Characterizing Watson-Crick versus Hoogsteen base-pairing in a DNA-protein complex using NMR and site-specifically 13C/15N labeled DNA

A( syn )-T and G( syn )-C + Hoogsteen base pairs in protein-bound DNA duplexes can be difficult to resolve by X-ray crystallography due to ambiguous electron density and by NMR spectroscopy due to poor chemical shift dispersion and size limitations with solution-state NMR spectroscopy. Here we describe an NMR strategy for characterizing Hoogsteen base pairs in protein-DNA complexes, which relies on site-specifically incorporating 13C/ 15 N labeled nucleotides into DNA duplexes for unambiguous resonance assignment and to improve spectral resolution. The approach was used to resolve the conformation of an A-T base pair in a crystal structure of a ~43 kD complex between a 34-bp duplex DNA and the integration host factor (IHF) protein.
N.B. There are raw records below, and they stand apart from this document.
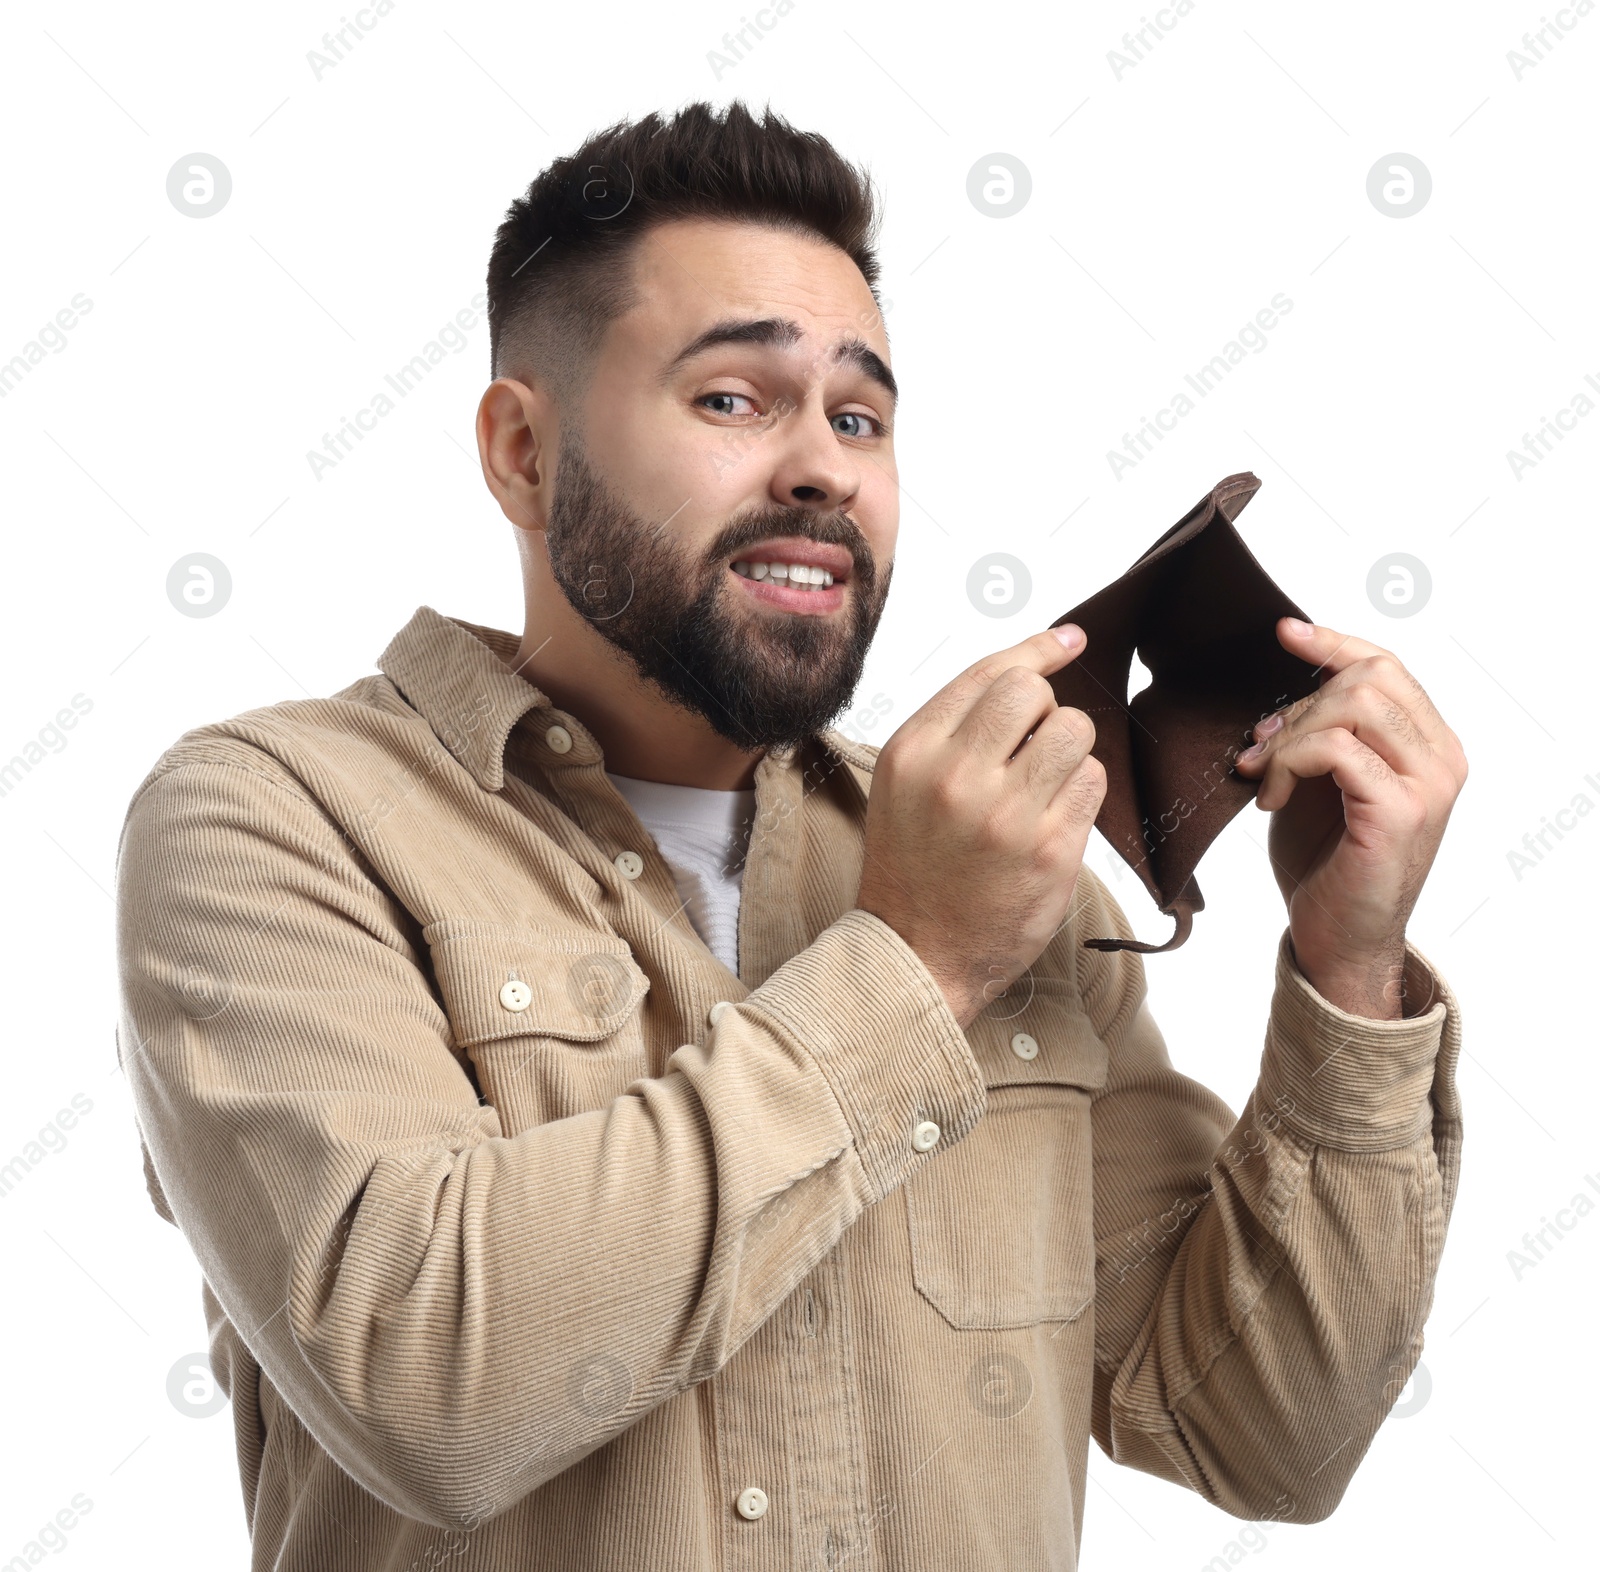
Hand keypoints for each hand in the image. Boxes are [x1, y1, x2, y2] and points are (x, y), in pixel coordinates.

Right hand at [856, 626, 1106, 1028]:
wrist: (915, 953)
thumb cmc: (914, 866)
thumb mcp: (905, 784)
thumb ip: (954, 728)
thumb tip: (1031, 665)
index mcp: (913, 751)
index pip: (988, 673)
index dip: (1037, 650)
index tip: (1068, 641)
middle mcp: (955, 776)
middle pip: (1033, 692)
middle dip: (1045, 710)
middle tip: (1032, 748)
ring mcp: (1005, 814)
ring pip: (1073, 730)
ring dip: (1069, 750)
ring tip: (1043, 784)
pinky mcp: (1049, 849)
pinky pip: (1092, 782)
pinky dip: (1081, 791)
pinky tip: (1054, 817)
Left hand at [1232, 618, 1467, 1018]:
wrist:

In the crystal structure (PDB: 1IHF), this base pair adopts an unusual Hoogsteen conformation with a distorted sugar-backbone that is accommodated by a nearby nick used to aid in crystallization. The NMR chemical shifts and inter-proton NOEs indicate that this base pair predominantly adopts a Watson-Crick conformation in the intact DNA-IHF complex under solution conditions. Consistent with these NMR findings, substitution of 7-deazaadenine at this base pair resulted in only a small (~2-fold) decrease in the IHF-DNA binding affinity. The NMR strategy provides a new approach for resolving crystallographic ambiguity and more generally for studying the structure and dynamics of protein-DNA complexes in solution.